Provided records Block Start

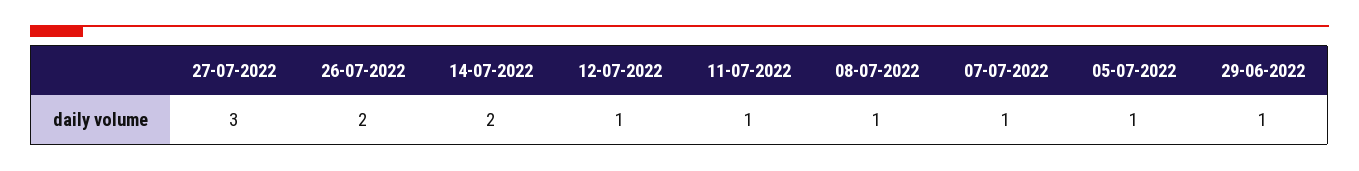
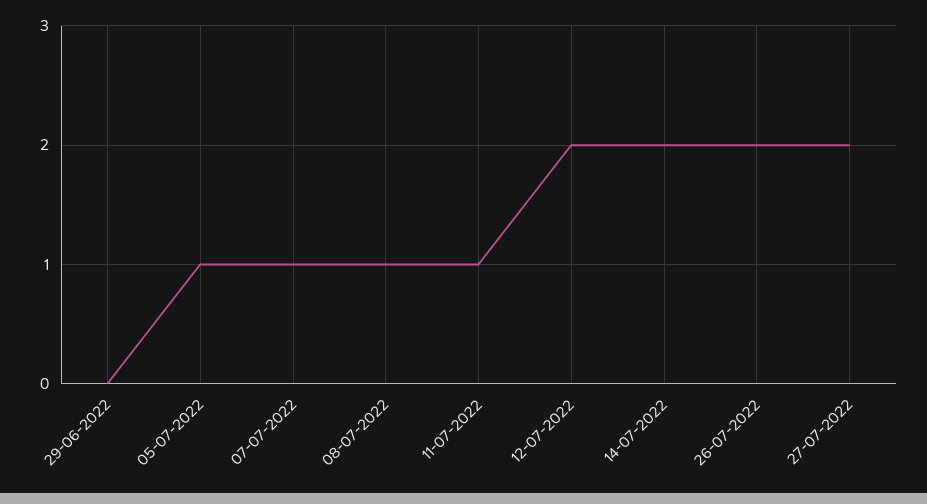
  {
-   "27-07-2022": 3,
+   "27-07-2022": 2,
    "26-07-2022": 2,
    "14-07-2022": 2,
-   "12-07-2022": 1,
+   "12-07-2022": 2,
    "11-07-2022": 1,
    "08-07-2022": 1,
    "07-07-2022": 1,
    "05-07-2022": 1,
-   "29-06-2022": 1
+   "29-06-2022": 0
  }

Provided records Block End

__What to work on__. Return the full listing above exactly as written, and omit the pictures.

__Task output__.
  {
-   "27-07-2022": 3,
+   "27-07-2022": 2,
    "26-07-2022": 2,
    "14-07-2022": 2,
-   "12-07-2022": 1,
+   "12-07-2022": 2,
    "11-07-2022": 1,
    "08-07-2022": 1,
    "07-07-2022": 1,
    "05-07-2022": 1,
-   "29-06-2022": 1
+   "29-06-2022": 0
  }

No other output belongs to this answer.